_Excerpted passage:_
+++++

MS: When I was chosen as one of the editors of Writing UConn, I wanted to get course credit for the work I’d be putting in. I also saw UConn’s undergraduate literary journal transforming itself from a saddle-stitched, Xeroxed publication into a perfect-bound journal, one with potentially national reach, akin to Ploughshares or Agni: a journal housed at a university that would publish work from writers at all levels of experience. I’d edited and designed my high school literary journal for several years and also made chapbooks of my own work. Joan Joffe-Hall, who helped create Writing UConn, gave her blessing and I got encouragement from the Individualized Major program and the English department to propose a revised format. Wally Lamb was a huge help. He was teaching at UConn at the time and had just been chosen for Oprah’s Book Club. After hearing my appeal, he agreed to back the printing of the first issue. When the English department saw the final product, they gave permanent funding for the journal and gave course credit to all students who held the position of Editor.

I hope that the first issue was a good blueprint for the subsequent installments. All the issues that have followed have taken on their own character and it’s great to see Long River Review evolving to this day. It’s necessary for each editor to put their own stamp on their issue, while giving space to the great work done by UConn students.

LRR: How old were you when you first started writing? Was there a particular catalyst?

+++++

Images of human poses with coordinates:
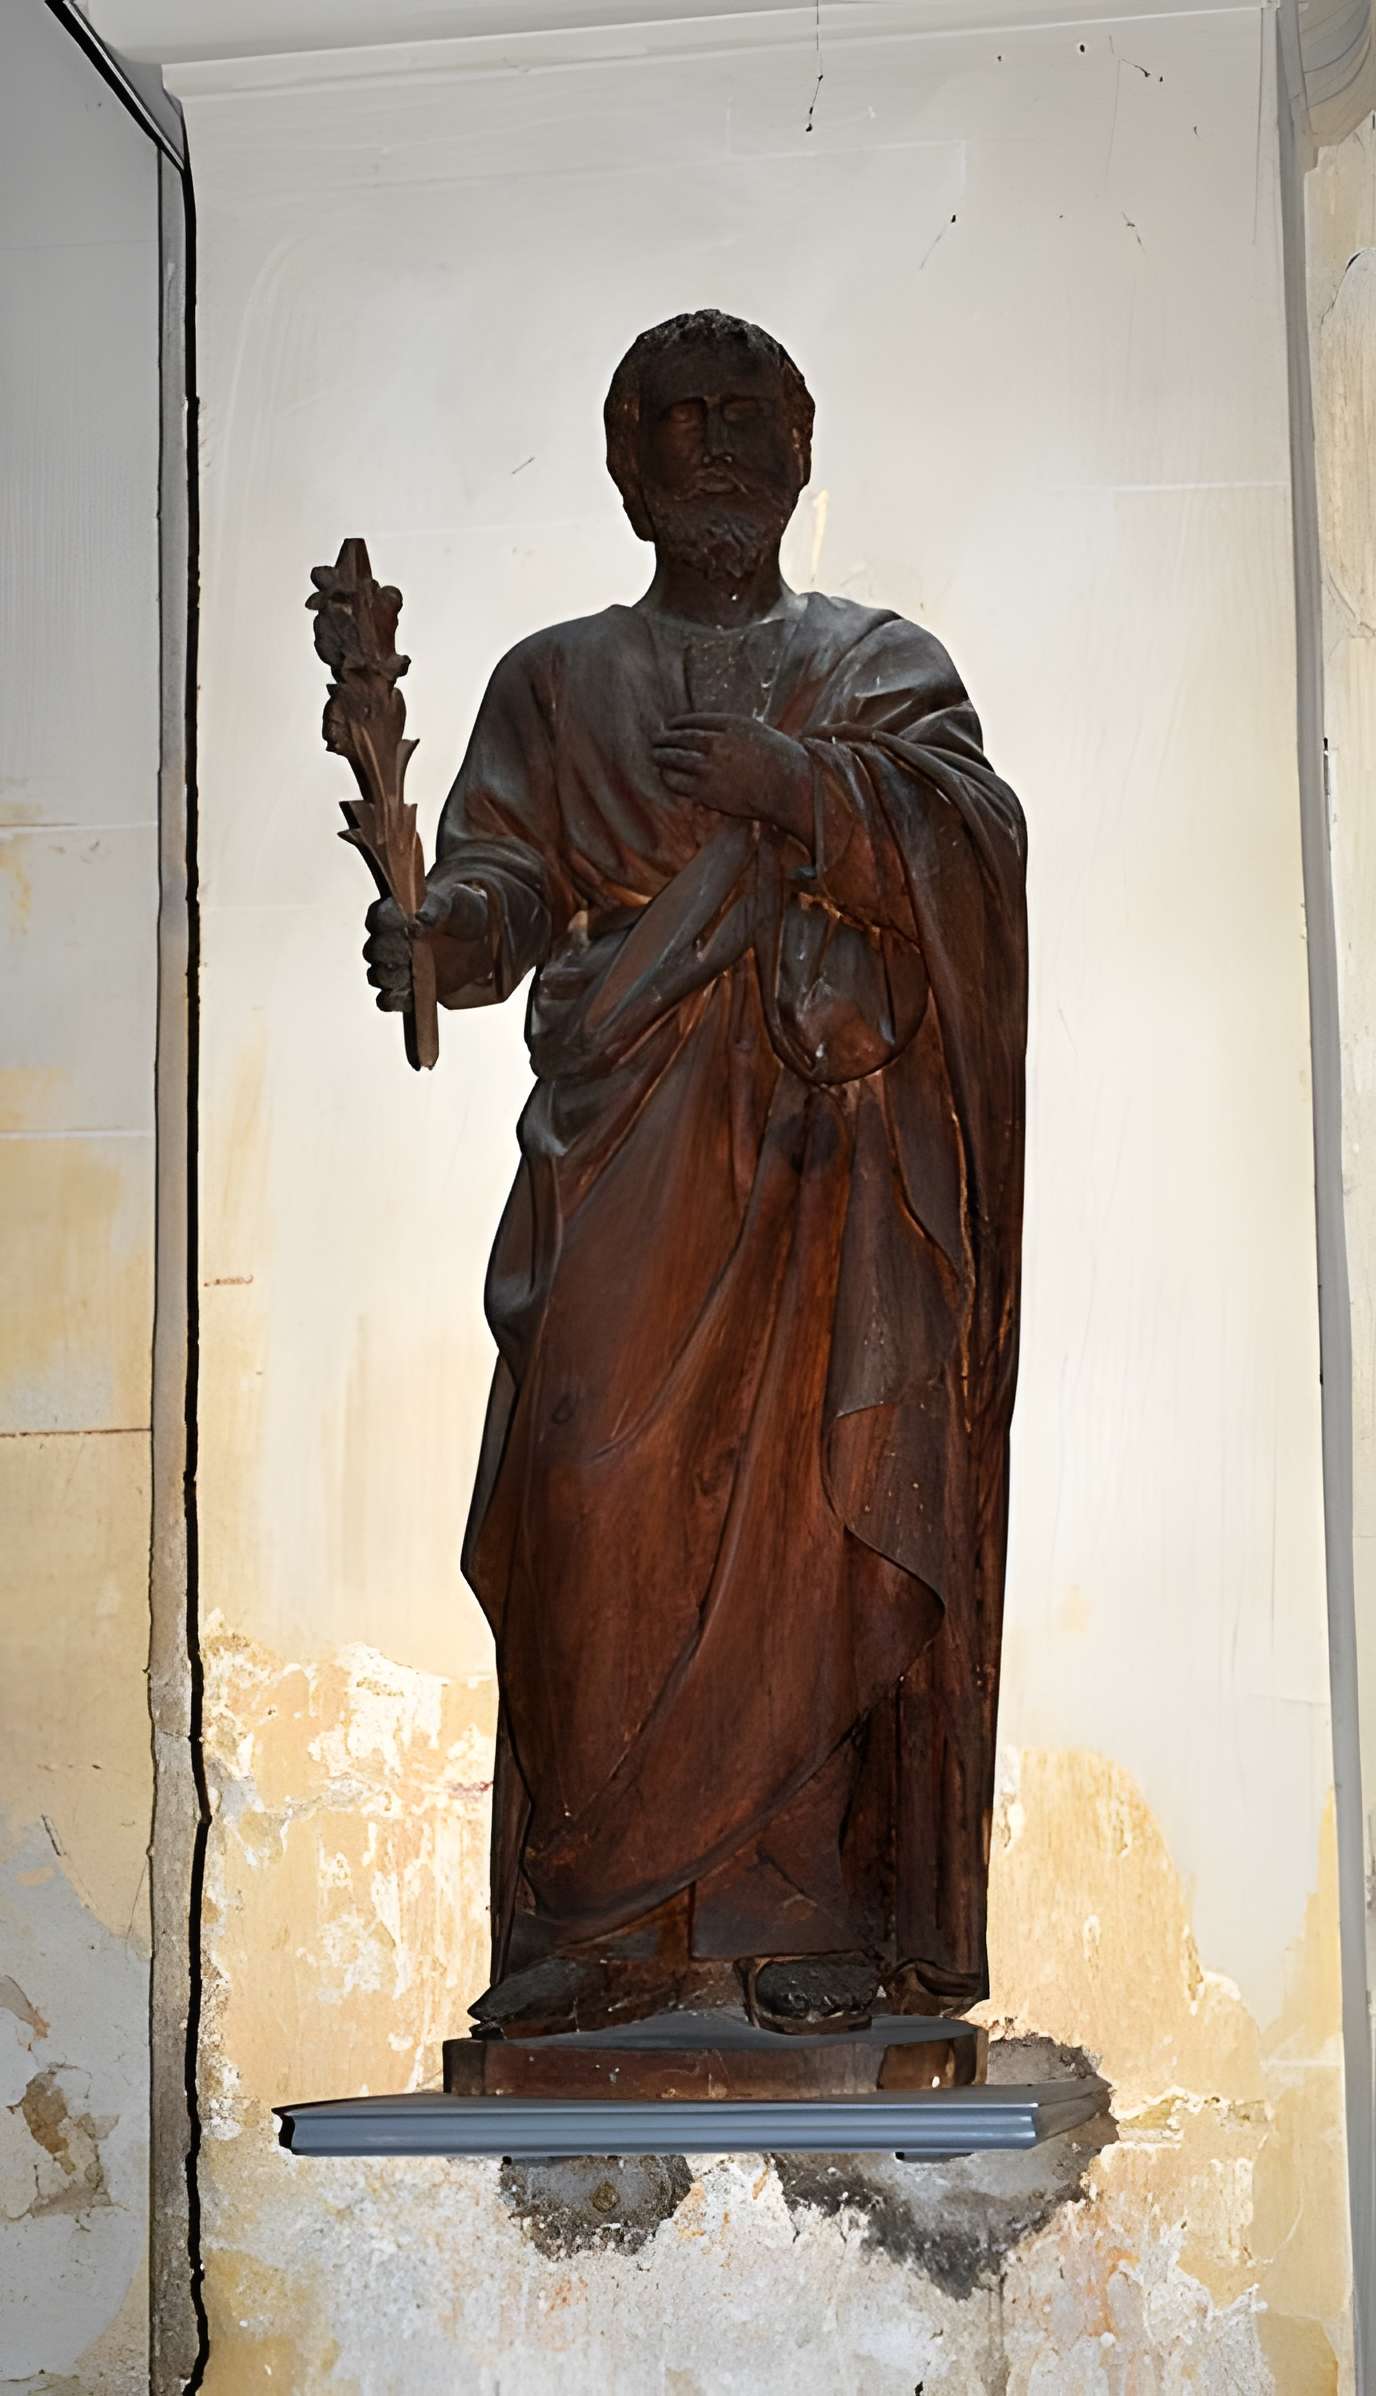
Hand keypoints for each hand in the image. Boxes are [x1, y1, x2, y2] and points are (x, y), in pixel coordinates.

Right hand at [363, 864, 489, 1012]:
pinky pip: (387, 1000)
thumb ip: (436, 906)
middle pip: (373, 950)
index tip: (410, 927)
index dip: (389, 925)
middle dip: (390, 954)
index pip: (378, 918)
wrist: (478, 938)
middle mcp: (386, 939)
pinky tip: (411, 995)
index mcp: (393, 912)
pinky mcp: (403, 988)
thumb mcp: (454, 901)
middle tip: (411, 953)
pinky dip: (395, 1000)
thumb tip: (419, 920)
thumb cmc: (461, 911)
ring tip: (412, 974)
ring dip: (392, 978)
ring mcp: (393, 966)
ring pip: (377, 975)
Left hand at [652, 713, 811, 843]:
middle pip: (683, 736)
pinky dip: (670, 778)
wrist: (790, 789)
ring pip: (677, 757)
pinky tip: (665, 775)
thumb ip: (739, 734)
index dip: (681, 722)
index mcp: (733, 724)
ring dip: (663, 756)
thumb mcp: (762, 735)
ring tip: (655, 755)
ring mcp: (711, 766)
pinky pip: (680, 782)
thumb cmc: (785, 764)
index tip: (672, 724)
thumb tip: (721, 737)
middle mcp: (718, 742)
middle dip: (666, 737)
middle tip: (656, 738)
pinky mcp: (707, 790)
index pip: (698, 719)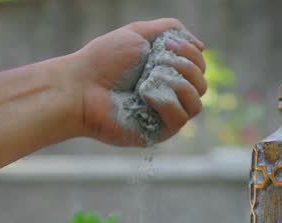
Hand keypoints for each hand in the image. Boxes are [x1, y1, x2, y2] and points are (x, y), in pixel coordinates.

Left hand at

+++++

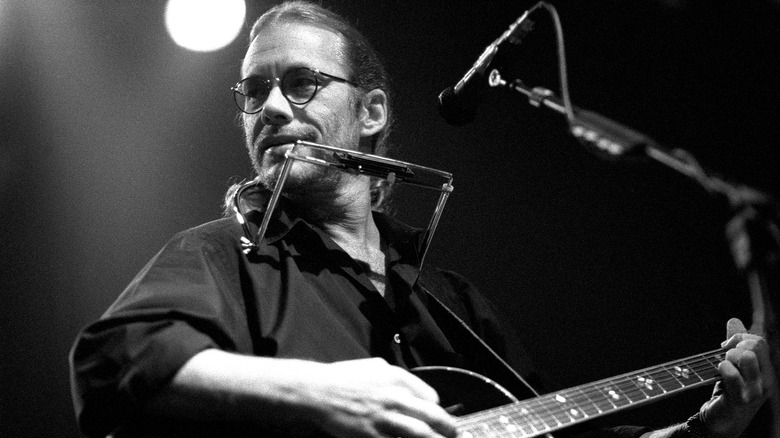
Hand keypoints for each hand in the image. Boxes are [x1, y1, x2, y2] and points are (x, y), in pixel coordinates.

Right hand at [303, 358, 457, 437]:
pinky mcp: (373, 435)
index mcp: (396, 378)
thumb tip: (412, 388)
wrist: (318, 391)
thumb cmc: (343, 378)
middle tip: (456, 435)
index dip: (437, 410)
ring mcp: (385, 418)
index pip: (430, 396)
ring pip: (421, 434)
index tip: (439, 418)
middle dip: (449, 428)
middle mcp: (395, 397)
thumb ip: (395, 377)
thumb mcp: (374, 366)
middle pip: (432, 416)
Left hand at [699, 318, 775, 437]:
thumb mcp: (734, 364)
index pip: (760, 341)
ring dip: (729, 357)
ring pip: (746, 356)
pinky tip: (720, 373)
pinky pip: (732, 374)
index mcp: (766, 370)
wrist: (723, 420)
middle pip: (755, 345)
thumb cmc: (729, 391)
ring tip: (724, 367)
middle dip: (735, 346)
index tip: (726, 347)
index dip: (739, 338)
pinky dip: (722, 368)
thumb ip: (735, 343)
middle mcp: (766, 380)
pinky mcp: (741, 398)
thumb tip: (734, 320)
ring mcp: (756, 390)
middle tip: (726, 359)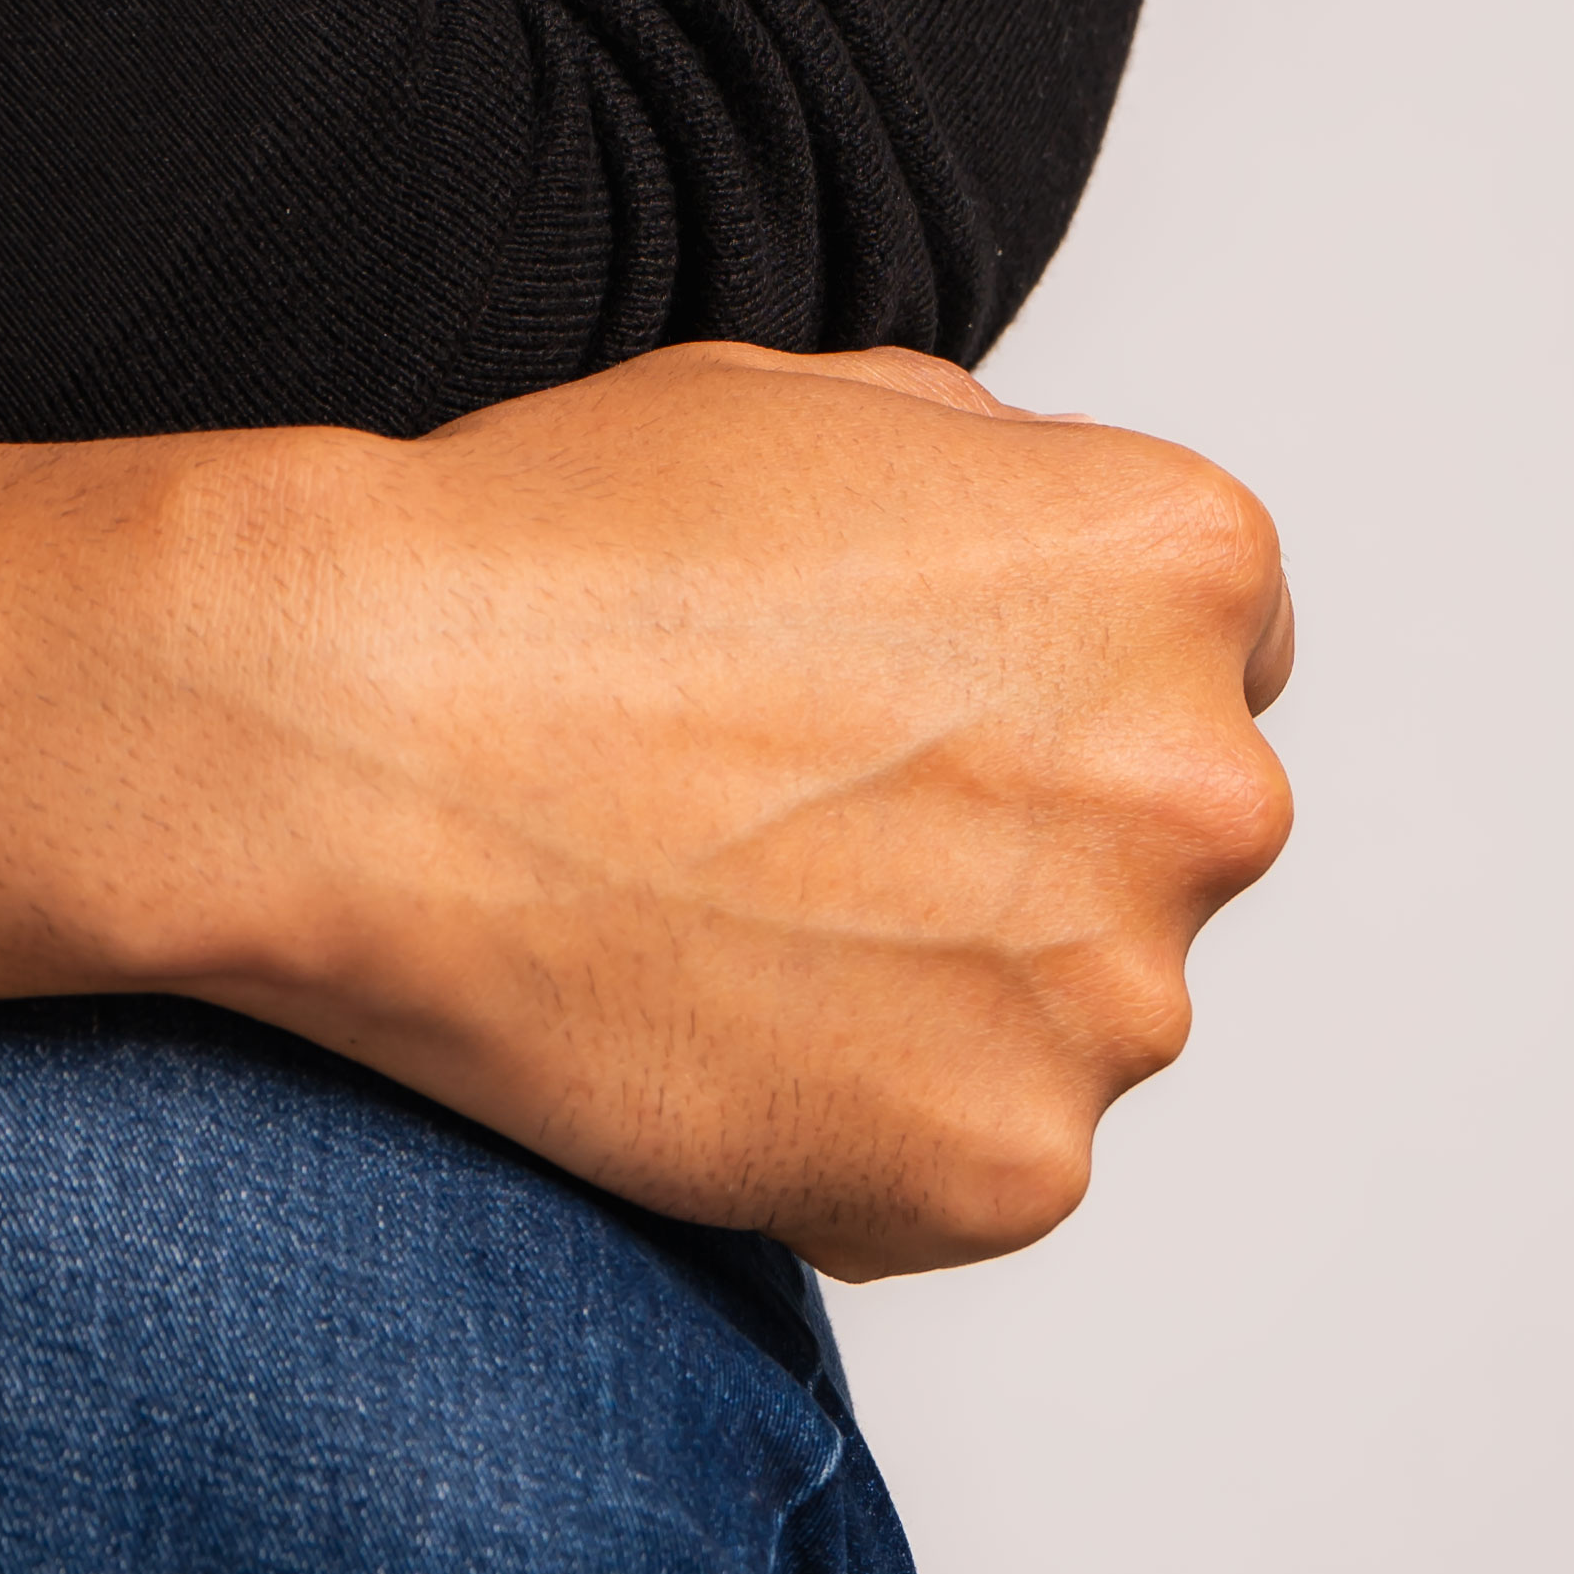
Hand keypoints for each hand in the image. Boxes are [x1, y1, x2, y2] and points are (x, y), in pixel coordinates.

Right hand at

+++++

_Requirement 1:_
In the interview about Writing UConn, who agreed to pay for printing the first issue?
_Requirement 2:_
Extend the interview about Writing UConn by writing the next part after its final line.
You won't need the items for anything here.

_Written answer 1:_
Wally Lamb

_Written answer 2:_
MS: A fifth-grade project in poetry is the earliest concrete point I can reach to find the spark’s moment, but I really got going in eighth grade writing short stories. Poetry came about a year later when I was a freshman in high school. I was just playing with words. I still am.

LRR: Who are your biggest influences as a poet?

MS: I agree with Emerson’s stance that “it is not metres, but a metre-making argument, that makes a poem, — a thought so passionate and alive, that, like the spirit of a plant or an animal, it has an architecture of its own, and adorns nature with a new thing.” I’m influenced by any poet that takes this approach in their own way, that sees language as Nature, and a small sample of those writers would include Emerson himself, Whitman, Gertrude Stein, Wallace Stevens, Marianne Moore, Harryette Mullen, Clark Coolidge, Doug Crase, Charles North, Paul Violi, Bernadette Mayer, lots of Johns (Ashbery, Berryman, Cage) and contemporaries like Samuel Amadon and Morgan Lucas Schuldt.

LRR: Do you write on a steady basis or do you wait until you’re inspired? Do you have any writing rituals?

MS: A little of both. Sometimes the words can’t be stopped. Sometimes it’s fun to help them out a little, but usually never necessary. The writing tends to come in bursts and I just follow the wave. If I’m not in the mood, I’ve found that I shouldn’t really force anything. It’s best for a poet to go and live a little so he can come back to the page with new sounds. I had the form for my first book, The Mad Song, in my head for years: 13 chapters consisting of five paragraphs, one per page. Each paragraph would have a certain sentence count — three of them would be 13 sentences and the remaining two would be either 6 or 7 sentences. When I’d meditated on the form for long enough, I tried it on the page. Tried long, Jamesian sentences/paragraphs at first. Didn’t work. Then, in 2006, when I started working at the Vermont Studio Center, everything aligned and the entire poem poured out of me in 10 days. It was dictated to me from somewhere else. I didn’t ask where or who, I just followed it through to the end, knowing I had a certain form to fill, and with the suspicion that if I asked what was going on, where this was coming from, it would stop. The only ritual I have is to have no ritual.

LRR: Are you currently working on anything?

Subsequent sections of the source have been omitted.